Во мраке, после часа тряски по колдобинам, вдруг встали. Старец проснулся, ожил, захрипел. Словно удивился, заметив подле незнакомого человека. Бродяга ерзал неловко, стесняясь отросшей щетины, нечистого мужицкого кафтана. Хотел спросить о здравии, да язык словно присох к гортани.
— Ты чего, бродяга? — спросил Исидор. — Неужто в перинку не хоцца? Отседова до перинки верст семь, не боле. Давай, чайку похлебай с нами и гони. Коника твово позади привязали, овса щас дадим, и поедешь с богом…
— А как же… как же постриг? — Бродяга не мог поверить, что его обманули. Уста старца одно обещали, а глаза хитрющие, грозные — совсем иное. Монашек отворил дверцу, студеный ветер над облучком фонарик раскачивал. И вправду узнал Бродяга поворот знакомый, за верстовым столбом. И огоньки под горкой сладко моргали. Он понял вдруг — нельзя выходить. Выскочить из кареты легче легкого, только этого и ждут, сунут нож под ребро — и готово дело, к утрецу волки так обглодают, что свои не признают…
— Я что угодно, какую угодно сумму соберу, лишь бы причаститься, лишь бы стать этим самым… мортусом…
— Цыц, не кидай слова, коих не смыслишь! — негромко прикрикнул Исидор. — Какой тебе постриг… Но, но, не реви, корова! Вижу я, от тебя в миру всем одна морока. Так и быть, заберу к себе. Только помни — насовсем заберу. Людишки мрут, соборовать некому… Чай, смекнул уже, чем платить за избавление от дрожи-то придется?
Бродяга окаменел. Монахи разом перекрестились, зашелестели «отче наш», посмотрели отрешенно, насквозь, точно идолы черного дерева из отцовского кабинета.
— Белый мортус косую гонит прочь, покудова стих не составится, — сипло произнес Исидор. — Я свой стих до конца слушать уж не хочу, надоело…
— Так вы тоже?..
— Тоже, тоже…
— Неужто жить надоело? — не выдержал Бродяга. — Грех так…
— А ночами души человечьи пить не грех? — подался к нему старец. Монахи тоже привстали, как псы цепные, готовые за хозяина глотку рвать. — Как первая строка стиха сложится, почитай, ты в капкане. Нет жизни боле… Я отказался, сам. Сколько еще смогу, так проживу, человечьим веком, благости принесу в мир. Смекаешь, бродяга? Двести лет, почитай, я не мог отказаться, все мнилось, что это и есть главное… А впрочем, ты ведь так и думаешь, что с тебя взять?
Старик глядел из темноты сурово, похожий на лик с иконы.
Двести лет, билось в висках, двести лет…
— А что ж главное, коли не жизнь? — глухо спросил Бродяга.
— Два пути есть у мортусов, бродяга, — продолжал дед, словно не расслышал вопроса. — Либо стих свой мирно составлять, тогда побегут годы шумно, а потом замрут, как лягуха под снегом замирает. Многое со стихом дадено Белому мортусу, целить может, на годы вперед видит, металл в земле мастерам дарит… Многое дадено, но так же и назад спрошено.

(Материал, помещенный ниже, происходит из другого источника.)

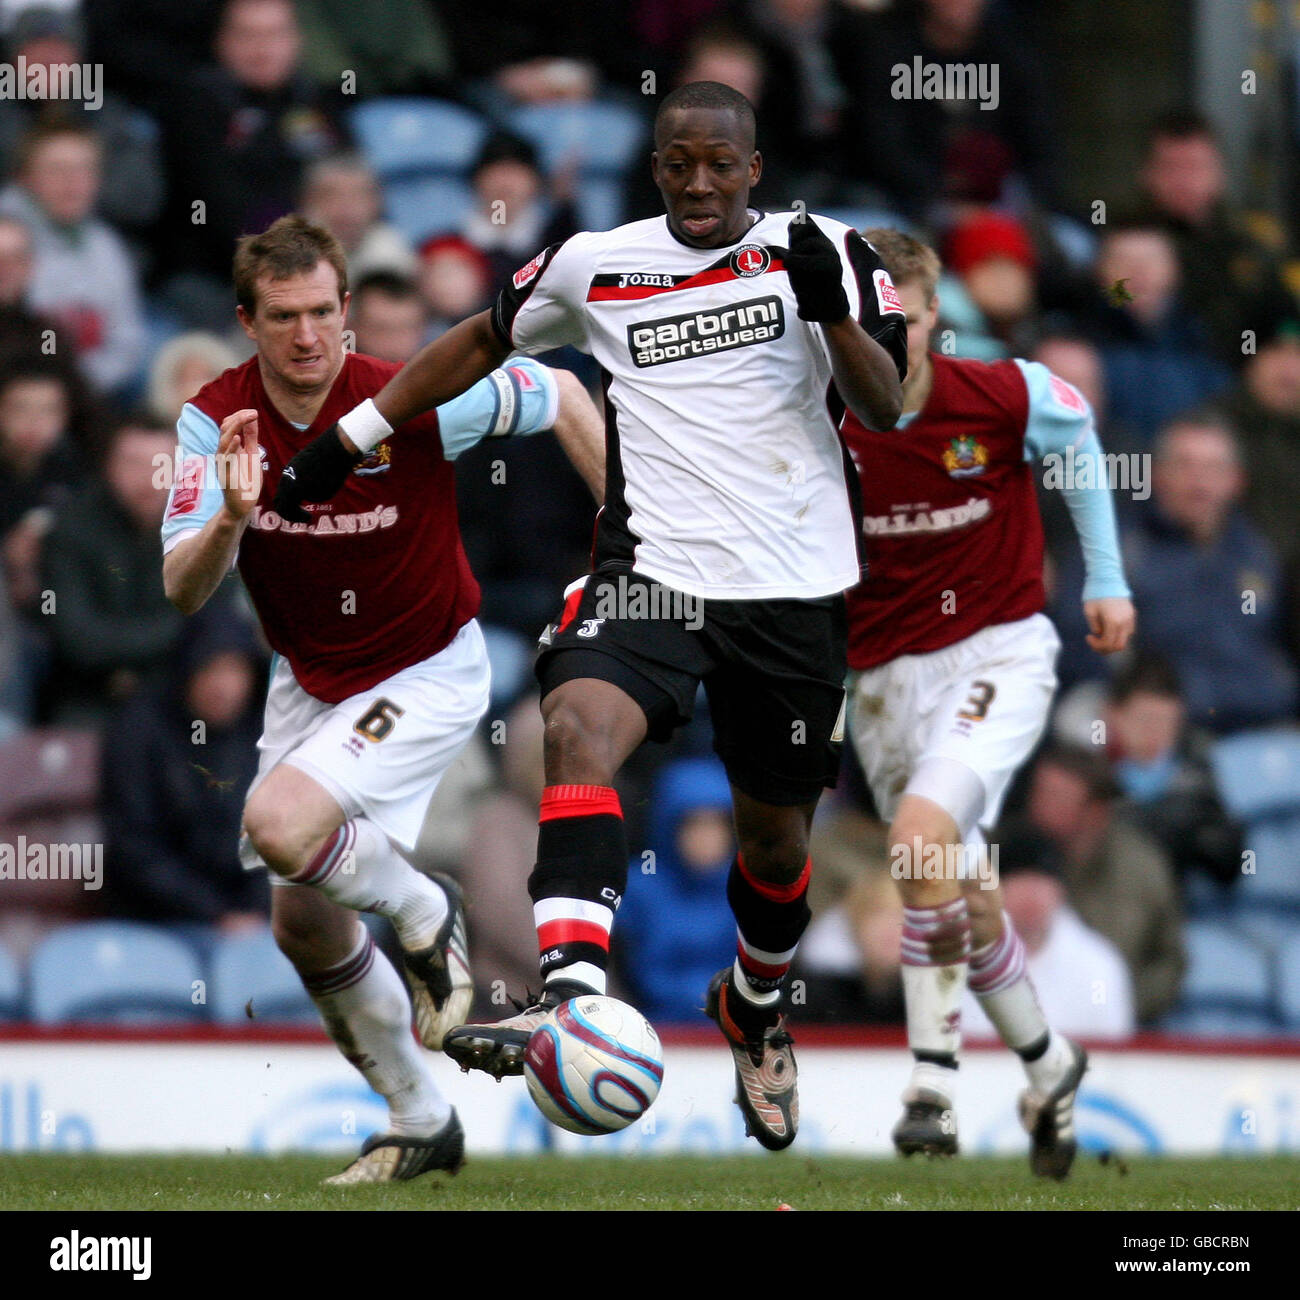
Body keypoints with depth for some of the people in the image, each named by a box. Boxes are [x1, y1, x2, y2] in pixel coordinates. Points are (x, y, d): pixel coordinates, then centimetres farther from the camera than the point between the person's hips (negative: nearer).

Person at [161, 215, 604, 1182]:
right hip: (309, 682, 5)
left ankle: (424, 913, 1)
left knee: (280, 823, -29)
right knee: (303, 926, 8)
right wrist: (230, 518, -42)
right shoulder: (217, 420, -14)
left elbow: (560, 399, -7)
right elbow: (182, 590, -22)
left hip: (428, 674, -5)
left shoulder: (411, 402, -24)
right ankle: (421, 1124, 27)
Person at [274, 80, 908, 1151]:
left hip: (794, 587, 0)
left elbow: (887, 409, -6)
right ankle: (574, 999, -46)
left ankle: (755, 1011, 45)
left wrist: (832, 309, -24)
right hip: (652, 569, 0)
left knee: (776, 832, 13)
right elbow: (485, 340, 22)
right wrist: (351, 438, 20)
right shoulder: (594, 268, 6)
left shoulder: (818, 252, 1)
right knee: (580, 729, -30)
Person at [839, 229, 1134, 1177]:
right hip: (883, 675, 3)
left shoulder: (1006, 396, -14)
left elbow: (1078, 438, 8)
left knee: (923, 831, -27)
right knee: (965, 900, 11)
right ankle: (1048, 1066, 36)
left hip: (998, 652, -3)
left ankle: (934, 1081, -22)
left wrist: (1106, 578, 12)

Все, что дадено, вдвое возвертать приходится…
— Кому воз… вращать?
— Как кому? — искренне удивился Исидор. — Вестимо, людям. Больше нет господ у тебя…
Бродяга чуть не подавился. Подобную ересь от человека, которому князья доверяют болящих чад, он услышать никак не ожидал. Вместе с тем и тянуло к человеку этому опасному неимоверно…
— Это ж как, нет господ? — дурея слегка от столь опасной полемики, выпалил Бродяга. — В святой обители обретаетесь, а господа нашего…
«Господа хулить вздумали?» Это он не договорил, спохватился.